A python script for analysing the performance of prodigal and hmmer3 when used to detect Cas genes in a given genome/s.

Primary LanguagePython

Cas Gene Detection Performance Profiling

Quick Start

Ensure git lfs (large file storage) has been installed in the repo (see here).

Run download_genomes.R in RStudio to download a set of genomes. Tweak the max_genomes variable to alter the number of genomes downloaded.

To install the project's dependancy programs (hmmer, prodigal, etc.), run:

sudo ./install_deps.sh

Ensure execute_prodigal = True in main.py before running the script for the first time.

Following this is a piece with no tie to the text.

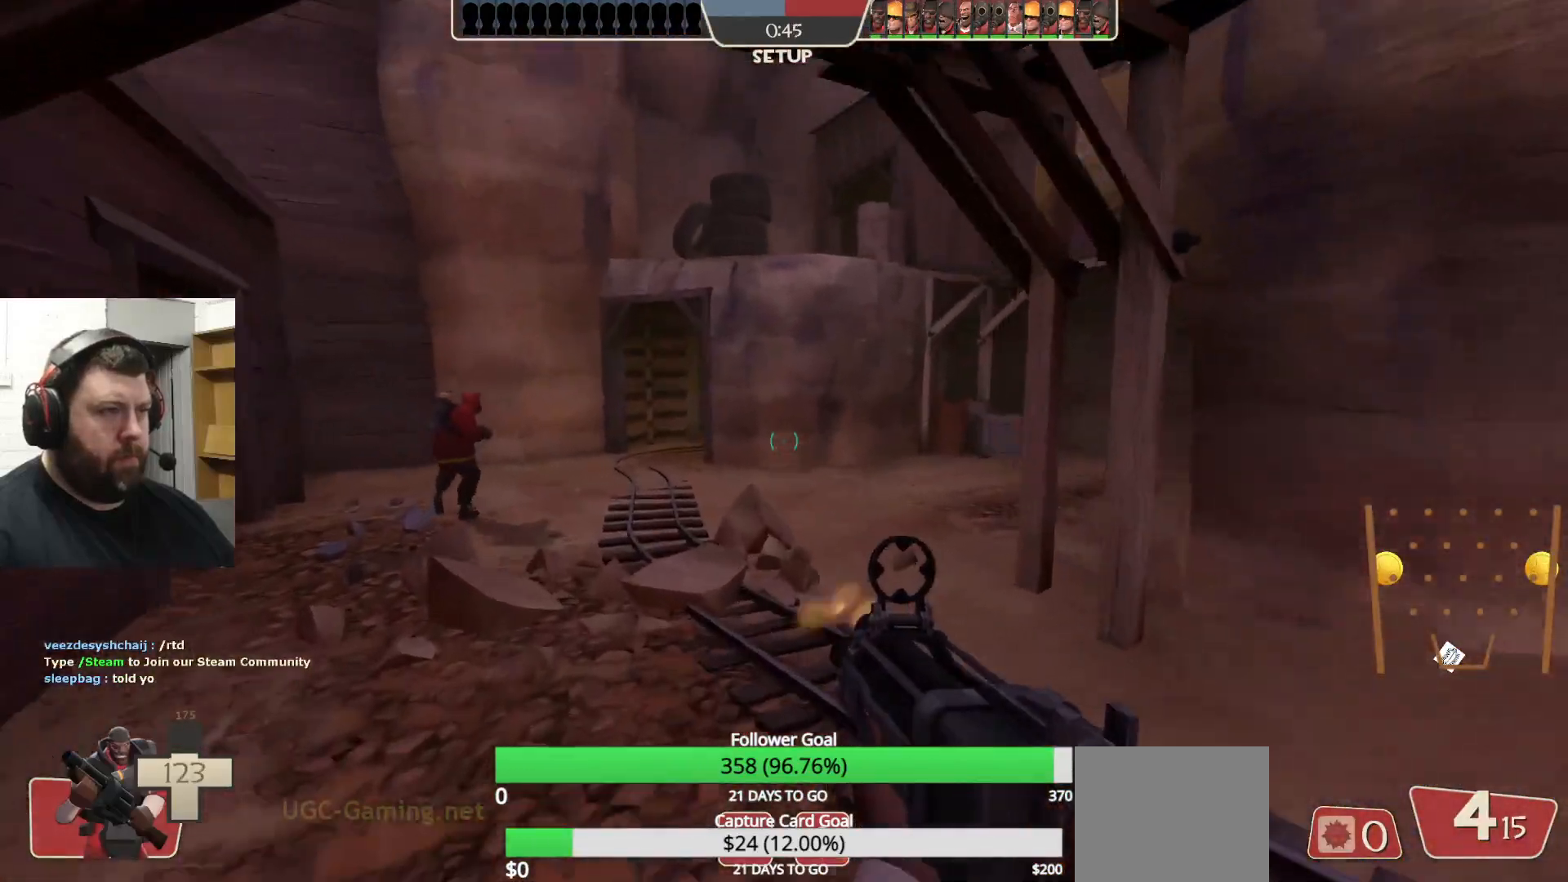
{"buttons": [], "left_stick": "up", "right_stick": "center", "events": [[100, "R2", "up"]]}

Then, run a benchmark with:

python main.py


This python script carries out the following pipeline for detecting Cas (CRISPR-associated) genes in a given genome:

  1. Use prodigal to create a list of all the proteins in genome

    prodigal -i genome.fna -a proteins.faa
  2. Run hmmsearch with the created Cas gene profiles, and the list of proteins

    hmmsearch --tblout summary.txt profiles/database.hmm proteins.faa
    • The --tblout option exports a short summary to the provided filename
  3. For each match in the summary file, search the master list of cas genes (crispr_groundtruth.txt) for the same domain e.g. x .. y. Verify the match by checking if it's the correct type of cas gene (same as type used to generate hmm profile).

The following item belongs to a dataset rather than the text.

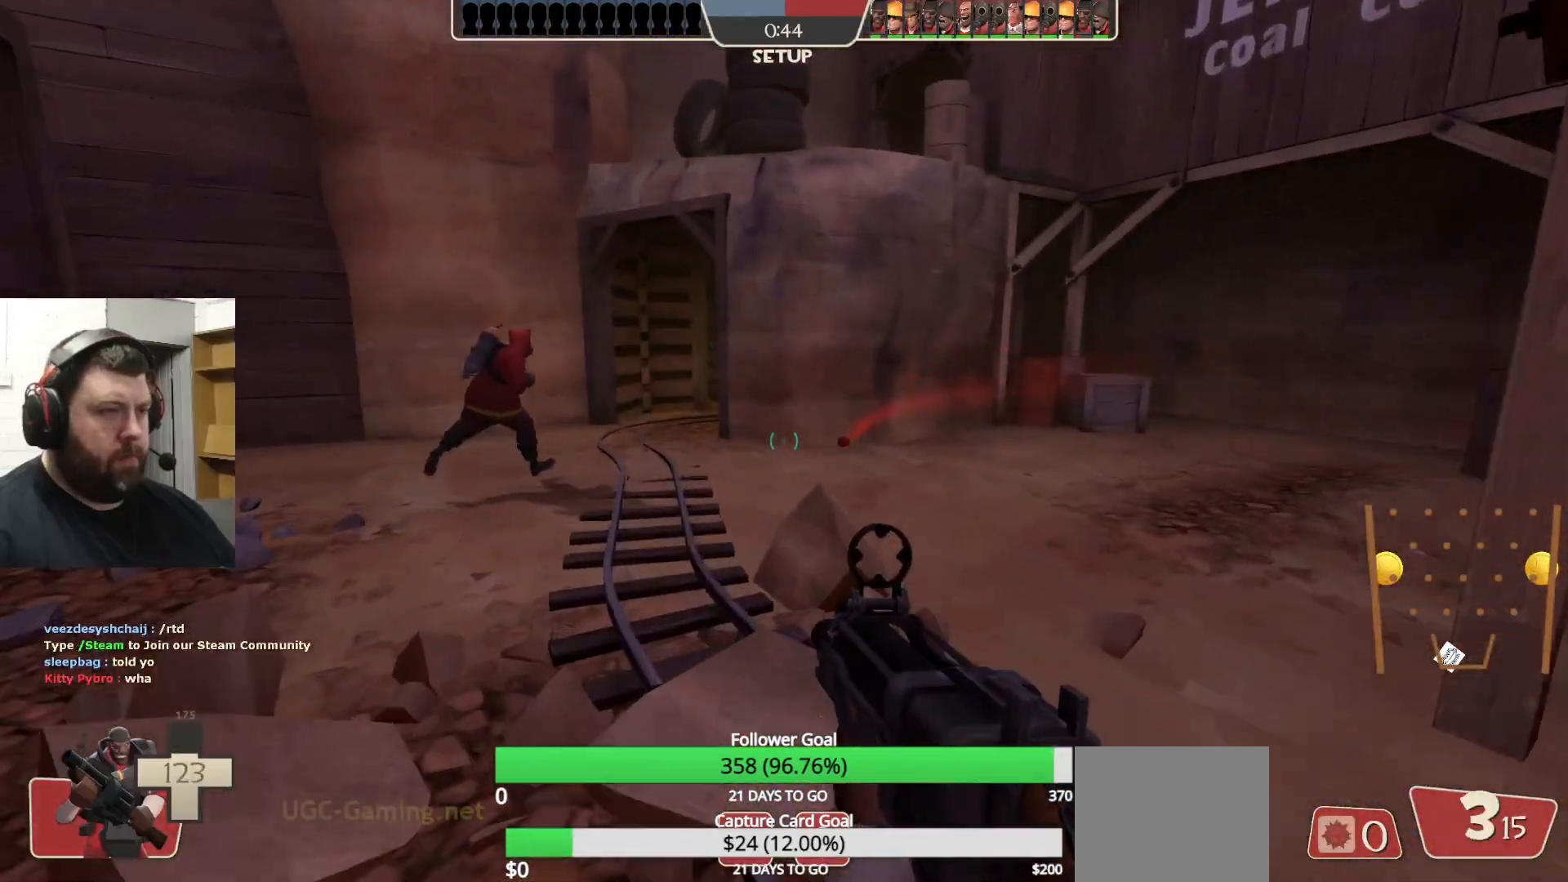
{"buttons": [], "left_stick": "up", "right_stick": "center", "events": []}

  4. Collect statistics on how many matches were correctly identified (precision and recall).

Genome Downloading

download_genomes.R downloads a set of genomes in .fasta format from the the NCBI API. All of these genomes are guaranteed to contain some type of Cas gene, as they are pulled straight out of the annotated Cas gene genome file crispr_groundtruth.txt.

Doing this allows us to test the script exclusively against genomes that we know should contain Cas genes, and so no time is wasted testing the detection flow against genomes that don't contain any Cas genes.